(Given records):
• • • • •

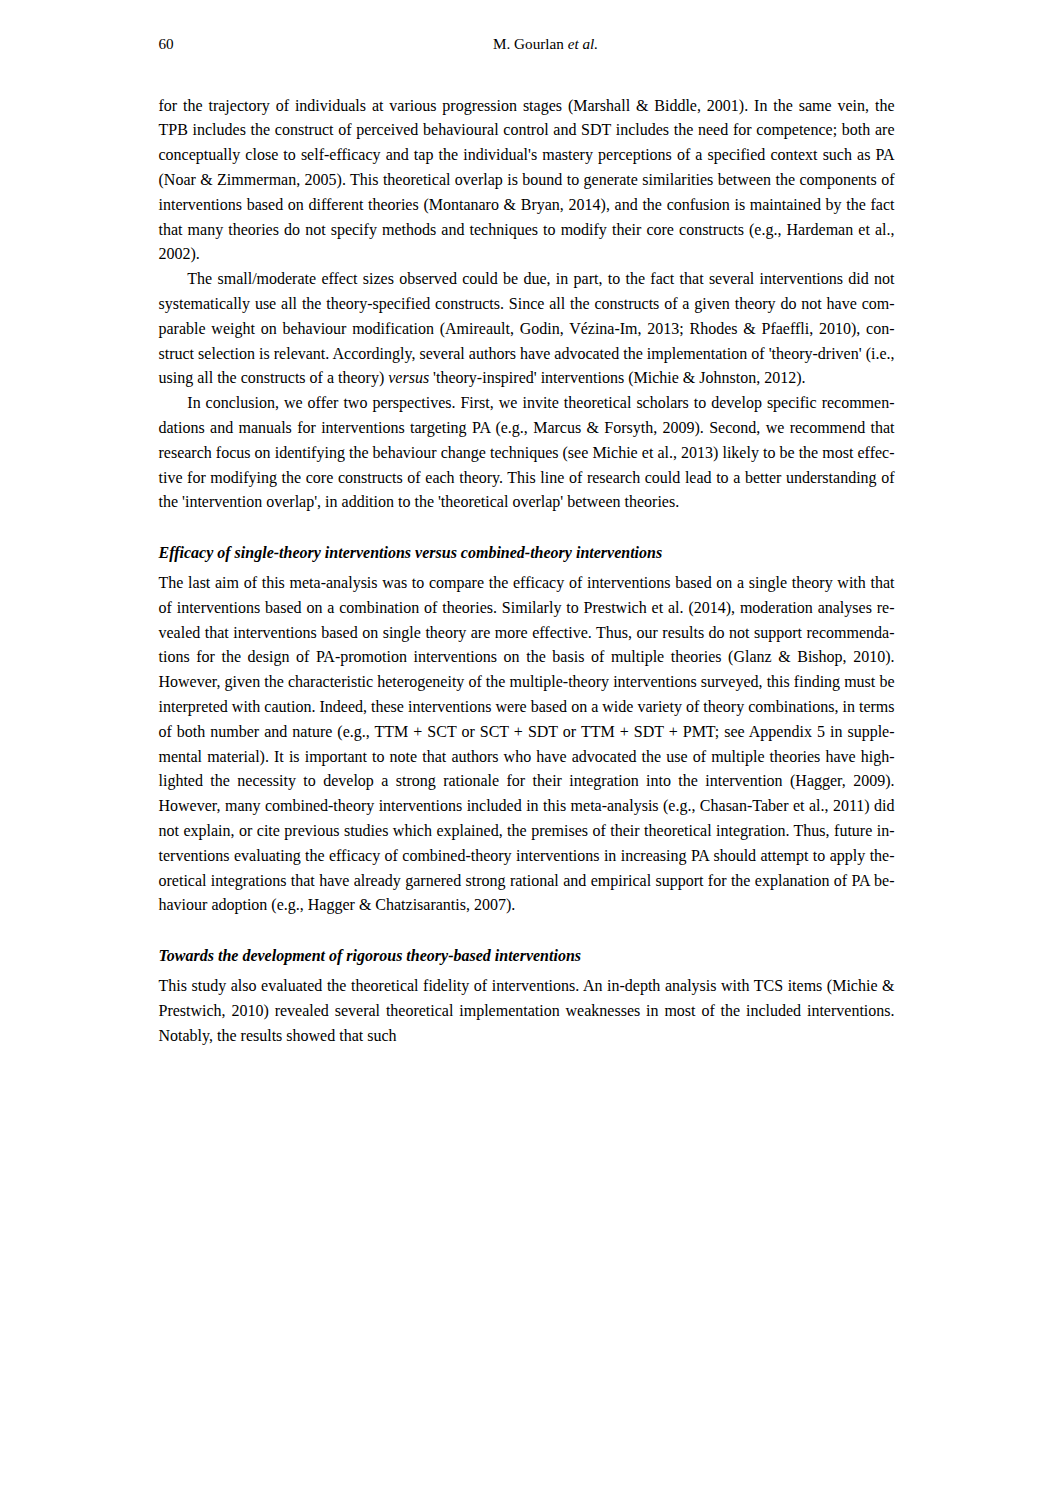60 M. Gourlan et al.
for the trajectory of individuals at various progression stages (Marshall & Biddle, 2001). In the same vein, the TPB includes the construct of perceived behavioural control and SDT includes the need for competence; both are conceptually close to self-efficacy and tap the individual's mastery perceptions of a specified context such as PA (Noar & Zimmerman, 2005). This theoretical overlap is bound to generate similarities between the components of interventions based on different theories (Montanaro & Bryan, 2014), and the confusion is maintained by the fact that many theories do not specify methods and techniques to modify their core constructs (e.g., Hardeman et al., 2002).
The small/moderate effect sizes observed could be due, in part, to the fact that several interventions did not systematically use all the theory-specified constructs. Since all the constructs of a given theory do not have comparable weight on behaviour modification (Amireault, Godin, Vézina-Im, 2013; Rhodes & Pfaeffli, 2010), construct selection is relevant. Accordingly, several authors have advocated the implementation of 'theory-driven' (i.e., using all the constructs of a theory) versus 'theory-inspired' interventions (Michie & Johnston, 2012).
In conclusion, we offer two perspectives. First, we invite theoretical scholars to develop specific recommendations and manuals for interventions targeting PA (e.g., Marcus & Forsyth, 2009). Second, we recommend that research focus on identifying the behaviour change techniques (see Michie et al., 2013) likely to be the most effective for modifying the core constructs of each theory. This line of research could lead to a better understanding of the 'intervention overlap', in addition to the 'theoretical overlap' between theories.
Efficacy of single-theory interventions versus combined-theory interventions
The last aim of this meta-analysis was to compare the efficacy of interventions based on a single theory with that of interventions based on a combination of theories. Similarly to Prestwich et al. (2014), moderation analyses revealed that interventions based on single theory are more effective. Thus, our results do not support recommendations for the design of PA-promotion interventions on the basis of multiple theories (Glanz & Bishop, 2010). However, given the characteristic heterogeneity of the multiple-theory interventions surveyed, this finding must be interpreted with caution. Indeed, these interventions were based on a wide variety of theory combinations, in terms of both number and nature (e.g., TTM + SCT or SCT + SDT or TTM + SDT + PMT; see Appendix 5 in supplemental material). It is important to note that authors who have advocated the use of multiple theories have highlighted the necessity to develop a strong rationale for their integration into the intervention (Hagger, 2009). However, many combined-theory interventions included in this meta-analysis (e.g., Chasan-Taber et al., 2011) did not explain, or cite previous studies which explained, the premises of their theoretical integration. Thus, future interventions evaluating the efficacy of combined-theory interventions in increasing PA should attempt to apply theoretical integrations that have already garnered strong rational and empirical support for the explanation of PA behaviour adoption (e.g., Hagger & Chatzisarantis, 2007).
Towards the development of rigorous theory-based interventions
This study also evaluated the theoretical fidelity of interventions. An in-depth analysis with TCS items (Michie & Prestwich, 2010) revealed several theoretical implementation weaknesses in most of the included interventions. Notably, the results showed that such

• • • • •

(The task): Please reproduce every record exactly as written, excluding the pictures.

(Output):
60 M. Gourlan et al.
for the trajectory of individuals at various progression stages (Marshall & Biddle, 2001). In the same vein, the TPB includes the construct of perceived behavioural control and SDT includes the need for competence; both are conceptually close to self-efficacy and tap the individual's mastery perceptions of a specified context such as PA (Noar & Zimmerman, 2005). This theoretical overlap is bound to generate similarities between the components of interventions based on different theories (Montanaro & Bryan, 2014), and the confusion is maintained by the fact that many theories do not specify methods and techniques to modify their core constructs (e.g., Hardeman et al., 2002).
The small/moderate effect sizes observed could be due, in part, to the fact that several interventions did not systematically use all the theory-specified constructs. Since all the constructs of a given theory do not have comparable weight on behaviour modification (Amireault, Godin, Vézina-Im, 2013; Rhodes & Pfaeffli, 2010), construct selection is relevant. Accordingly, several authors have advocated the implementation of 'theory-driven' (i.e., using all the constructs of a theory) versus 'theory-inspired' interventions (Michie & Johnston, 2012).
In conclusion, we offer two perspectives. First, we invite theoretical scholars to develop specific recommendations and manuals for interventions targeting PA (e.g., Marcus & Forsyth, 2009). Second, we recommend that research focus on identifying the behaviour change techniques (see Michie et al., 2013) likely to be the most effective for modifying the core constructs of each theory. This line of research could lead to a better understanding of the 'intervention overlap', in addition to the 'theoretical overlap' between theories.
Efficacy of single-theory interventions versus combined-theory interventions
The last aim of this meta-analysis was to compare the efficacy of interventions based on a single theory with that of interventions based on a combination of theories. Similarly to Prestwich et al. (2014), moderation analyses revealed that interventions based on single theory are more effective. Thus, our results do not support recommendations for the design of PA-promotion interventions on the basis of multiple theories (Glanz & Bishop, 2010). However, given the characteristic heterogeneity of the multiple-theory interventions surveyed, this finding must be interpreted with caution. Indeed, these interventions were based on a wide variety of theory combinations, in terms of both number and nature (e.g., TTM + SCT or SCT + SDT or TTM + SDT + PMT; see Appendix 5 in supplemental material). It is important to note that authors who have advocated the use of multiple theories have highlighted the necessity to develop a strong rationale for their integration into the intervention (Hagger, 2009). However, many combined-theory interventions included in this meta-analysis (e.g., Chasan-Taber et al., 2011) did not explain, or cite previous studies which explained, the premises of their theoretical integration. Thus, future interventions evaluating the efficacy of combined-theory interventions in increasing PA should attempt to apply theoretical integrations that have already garnered strong rational and empirical support for the explanation of PA behaviour adoption (e.g., Hagger & Chatzisarantis, 2007).
Towards the development of rigorous theory-based interventions
This study also evaluated the theoretical fidelity of interventions. An in-depth analysis with TCS items (Michie & Prestwich, 2010) revealed several theoretical implementation weaknesses in most of the included interventions. Notably, the results showed that such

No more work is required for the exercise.